O papel da mídia neste cenário constitui um importante instrumento de ação quando bem executado, extremamente útil ao proporcionar rapidez na transmissão de informações sobre os casos e na mobilização aguda das coletividades em torno dos fatos noticiados. Por outro lado, o maior desafio não é a notícia em si, mas o enfrentamento ao silêncio perturbador que existe arredor de muitas das ocorrências ilustradas ao longo dos últimos anos.
Descrever a silhueta do termo desaparecido é deveras difícil, pois não existe uma categoria apropriada que preencha o seu real significado: foram sequestrados? Foram maltratados? Foram mortos? Estão presos em algum lugar contra sua vontade? Nenhum destes conceitos é suficiente para abarcar as dimensões do que ocorre nas vidas de quem desaparece e de suas famílias.
A experiência de quem passou por tais episódios indica que com o passar do tempo, outras ideias são associadas como quebra, fratura, vazio, invisibilidade, inexistência, ausência, ou seja, a imagem comum da negação: como delito, é a negação de provas, de identidade, de corpo, de fato, do destino; como pessoa, sua identidade é de um sujeito negado, um indivíduo recortado, um corpo separado do nome, um nome isolado de sua história.
Tudo leva à clandestinidade e representa em seu ponto máximo uma prática social peculiar de exclusão que condena populações inteiras ao martírio de fazerem parte de uma geração de eliminados, ocultados, apagados e desaparecidos.
Da Vala de Perus à uma infinidade de ‘covas rasas’ vê-se dezenas de milhares de histórias interrompidas de brasileiros, muitos destes jovens, cujas linhas de existência mal se iniciaram. Pior, persiste a dúvida deletéria sobre o destino de quem ainda não se encontrou, que motiva uma espécie de luto infinito e que corrói, pouco a pouco, a saúde, a sanidade, o espírito e a esperança de quem ficou, em especial daqueles que detém o sentimento materno-fraternal.
Mesmo acompanhando dezenas de casos de pessoas que desaparecem em Rondônia, todos os dias, segue a sensação de que falta esforço para ‘desenterrar’ estas histórias e colocá-las na mesa de prioridades das políticas públicas.
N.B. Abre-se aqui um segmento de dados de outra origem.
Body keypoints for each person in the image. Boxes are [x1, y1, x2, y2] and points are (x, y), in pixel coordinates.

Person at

A negação não é uma mera ficção, ela é real e condiciona o exercício da cidadania, das obrigações e deveres dos poderes instituídos e da construção de um sentimento de empatia coletiva que indica a existência de um povo.
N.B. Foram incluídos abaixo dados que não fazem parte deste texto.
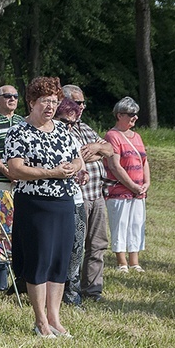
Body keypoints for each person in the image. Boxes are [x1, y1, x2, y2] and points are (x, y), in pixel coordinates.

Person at [4, 76, 82, 338]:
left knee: (59, 262)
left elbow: (79, 159)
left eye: (53, 101)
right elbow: (15, 169)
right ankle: (40, 322)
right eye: (44, 102)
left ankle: (55, 319)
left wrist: (73, 168)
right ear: (31, 102)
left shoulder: (62, 129)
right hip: (35, 204)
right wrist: (51, 172)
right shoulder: (19, 130)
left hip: (63, 202)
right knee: (39, 261)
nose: (49, 107)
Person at [62, 84, 113, 302]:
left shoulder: (85, 128)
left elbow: (110, 149)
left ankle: (92, 290)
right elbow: (72, 158)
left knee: (98, 244)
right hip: (76, 197)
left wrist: (95, 147)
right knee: (74, 246)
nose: (82, 107)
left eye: (83, 102)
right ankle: (68, 290)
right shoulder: (59, 127)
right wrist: (90, 156)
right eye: (77, 102)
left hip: (96, 195)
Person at [103, 97, 150, 273]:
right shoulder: (112, 136)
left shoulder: (136, 136)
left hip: (138, 191)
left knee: (137, 224)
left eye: (136, 114)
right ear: (119, 115)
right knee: (120, 225)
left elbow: (144, 161)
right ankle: (121, 262)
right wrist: (132, 186)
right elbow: (115, 166)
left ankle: (134, 261)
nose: (135, 118)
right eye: (131, 114)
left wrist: (146, 183)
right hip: (119, 190)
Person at [54, 98, 89, 307]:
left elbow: (81, 165)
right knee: (55, 249)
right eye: (64, 121)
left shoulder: (73, 140)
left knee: (77, 250)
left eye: (72, 123)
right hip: (55, 201)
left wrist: (83, 174)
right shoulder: (47, 138)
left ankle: (72, 295)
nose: (68, 127)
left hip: (76, 200)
Negar é muito mais do que não dizer, é invisibilizar a existência de um fato ao desconstruir publicamente sua denúncia e sufocar a sua credibilidade, traduzindo-o como um evento de menor importância para a sociedade.
Assim, conceber desaparecimento de pessoas, mormente de crianças e adolescentes, como situação atípica que não gera interesse do Estado, da política, dos poderes públicos, da polícia - erroneamente classificada como problemas de família - é uma falha sem precedentes para a nação.
O Fórum Brasileiro de Segurança Pública (2023) indica que no período entre 2019 e 2021 ocorreram mais de 200 mil registros policiais de desaparecimentos de pessoas, uma média de 183 desaparecimentos por dia. Quase 30% destes casos são de adolescentes de 12 a 17 anos, que reeditam vários matizes do mesmo destino.
Em Rondônia foram mais de 2.300 casos de pessoas desaparecidas no mesmo período. São Andressas, Afonsos, Kamilys, Thaylos, Franciscos, Tauanes, Felipes, Luanas, Andrés, Natalys... que se unem às estatísticas e, mesmo por meio de vozes interrompidas, nos cobram todos os dias para romper o silêncio e perguntar que tipo de País queremos ser?